▸ **SET OF TASKS**
[1] Give every renaming in the full list of function name changes in the ohvbd document excerpt. Show each one as the old function name followed by its new name.
[2] Decide whether each statement agrees with the ohvbd document excerpt. Answer yes or no, and quote the words that settle it.
(a) Retrieving data from GBIF requires a GBIF account.
(b) The tee() command has been tested in magrittr pipelines.
(c) The simplify argument to search_hub() is off by default.
[3] Copy the ohvbd document excerpt from "ohvbd 1.0.0" up to and including "extract_vd() -> glean_vd()".

▸ **DOCUMENT EXCERPT**

Typically it uses a “piped”-style approach to find, get, and filter data from the supported databases, however it aims to provide the data to you “as-is”, leaving further downstream analysis and filtering down to you.

A basic pipeline for finding and retrieving data on Ixodes ricinus from the VecTraits database looks something like this:

library(ohvbd)

df <- search_hub("Ixodes ricinus") |>
  filter_db("vt") |>
  fetch() |>
  glean()

Latest release patch notes

ohvbd 1.0.0

Major API change

  • extract_ functions are now glean_.
    • This means that if tidyverse is loaded after ohvbd, there are no direct namespace collisions.

Full list of function name changes:

  • extract() -> glean()
  • extract_ad() -> glean_ad()
  • extract_gbif() -> glean_gbif()
  • extract_vd() -> glean_vd()
  • extract_vt() -> glean_vt()
  • fetch_extract_vd_chunked() -> fetch_glean_vd_chunked()
  • fetch_extract_vt_chunked() -> fetch_glean_vt_chunked()

New functions & arguments:

  • ohvbd now interfaces with GBIF for occurrence data.
    • New *_gbif functions (e.g. fetch_gbif()) allow for retrieving and extracting data from GBIF.
    • A GBIF account and the rgbif package are required to retrieve data from GBIF.
    • The account details must also be set up as shown in the rgbif documentation.
  • New tee() command allows one to extract data from the middle of a pipeline and save it to an environment.
    • This is definitely not only useful for ohvbd workflows, and can be used in any base R pipeline (|>). It has not been tested in magrittr pipelines but should work as-is.
  • New filter_db() command allows for filtering out of only one database’s results from hub searches.
  • check_db_status() now returns (invisibly) whether all databases are up or not.
  • New fetch_citation() and fetch_citation_* commands provide an interface to attempt to retrieve citations from a vectorbyte dataset.
    • This will (by default) possibly redownload parts or all of the data if the columns are not currently present.
  • New force_db() function enables one to force ohvbd to consider a particular object as having a particular provenance.
  • New simplify argument to search_hub() makes hub searches return an ohvbd.ids object if only one database was searched for. This behaviour is on by default.
    • To match this, filter_db() will now transparently return ohvbd.ids objects if it gets them.
  • New taxonomy argument to search_hub() allows for filtering searches by GBIF backbone IDs.
  • New match_species() function allows for quick and flexible matching of species names to their GBIF backbone IDs.

▸ **GIVEN INFORMATION**
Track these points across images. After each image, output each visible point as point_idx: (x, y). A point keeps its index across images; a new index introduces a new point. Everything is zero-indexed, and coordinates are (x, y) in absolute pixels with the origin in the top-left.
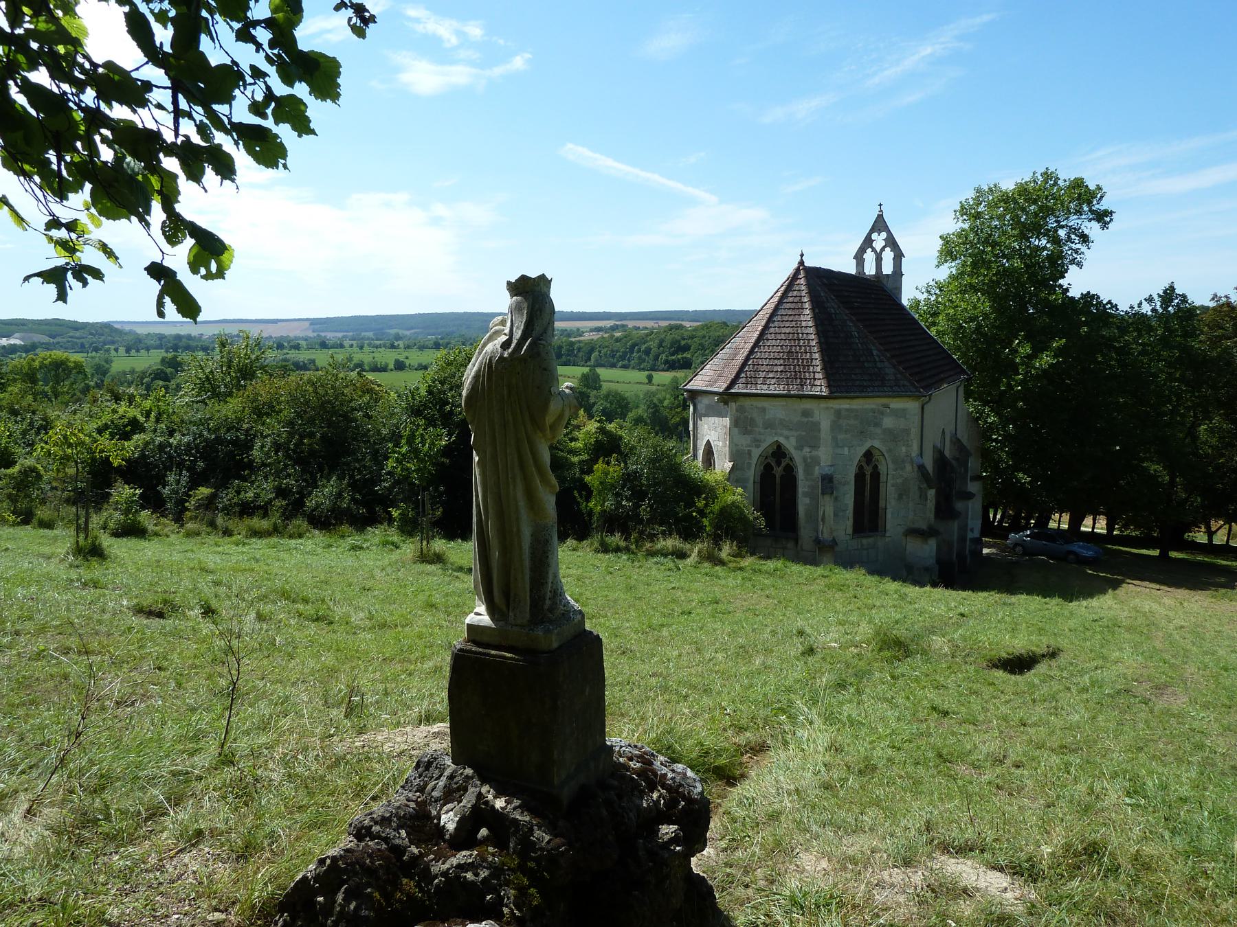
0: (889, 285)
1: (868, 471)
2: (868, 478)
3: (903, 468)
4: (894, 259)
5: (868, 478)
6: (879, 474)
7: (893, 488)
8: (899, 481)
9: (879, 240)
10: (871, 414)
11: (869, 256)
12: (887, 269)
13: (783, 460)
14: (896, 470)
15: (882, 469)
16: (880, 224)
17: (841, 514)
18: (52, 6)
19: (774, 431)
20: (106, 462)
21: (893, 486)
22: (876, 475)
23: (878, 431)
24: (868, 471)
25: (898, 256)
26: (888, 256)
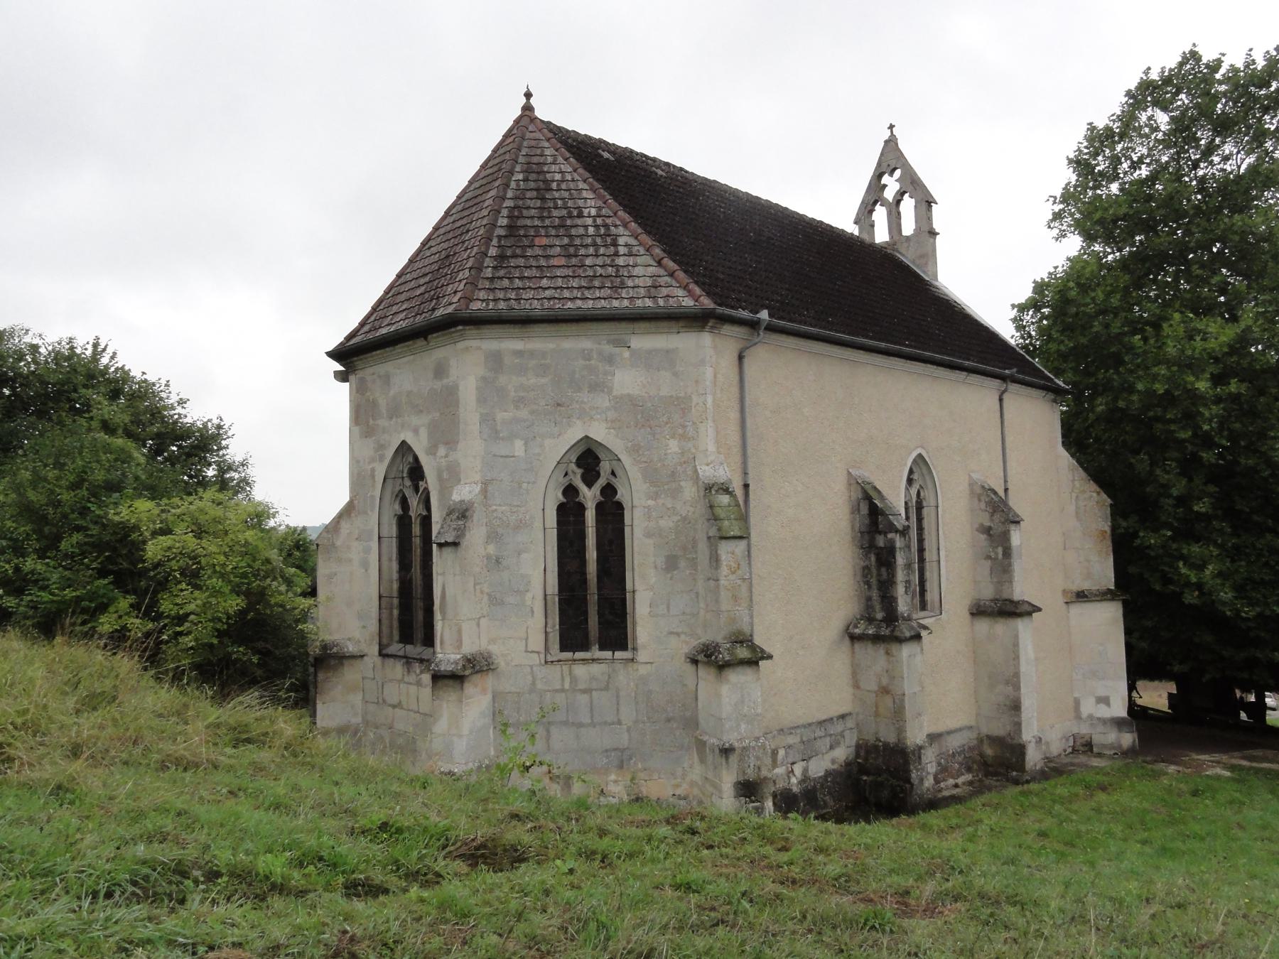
0: (907, 257)
1: (590, 496)
2: (590, 515)
3: (675, 493)
4: (916, 207)
5: (590, 515)
6: (620, 506)
7: (650, 541)
8: (667, 523)
9: (892, 185)
10: (582, 362)
11: (880, 215)
12: (908, 227)
13: (421, 483)
14: (655, 496)
15: (622, 495)
16: (891, 158)
17: (511, 599)
18: (1158, 588)
19: (399, 420)
20: (1020, 750)
21: (648, 535)
22: (612, 511)
23: (603, 401)
24: (590, 496)
25: (926, 202)
26: (908, 206)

▸ **SET OF ANSWERS**
[1]
extract() -> glean()
extract_ad() -> glean_ad()
extract_gbif() -> glean_gbif()
extract_vd() -> glean_vd()
extract_vt() -> glean_vt()
fetch_extract_vd_chunked() -> fetch_glean_vd_chunked()
fetch_extract_vt_chunked() -> fetch_glean_vt_chunked()

[2]
(a) Yes: "A GBIF account and the rgbif package are required to retrieve data from GBIF."
(b) No: "It has not been tested in magrittr pipelines but should work as-is."
(c) No: "This behaviour is on by default."

[3]
ohvbd 1.0.0

Major API change

  • extract_ functions are now glean_.
    • This means that if tidyverse is loaded after ohvbd, there are no direct namespace collisions.

Full list of function name changes:

  • extract() -> glean()
  • extract_ad() -> glean_ad()
  • extract_gbif() -> glean_gbif()
  • extract_vd() -> glean_vd()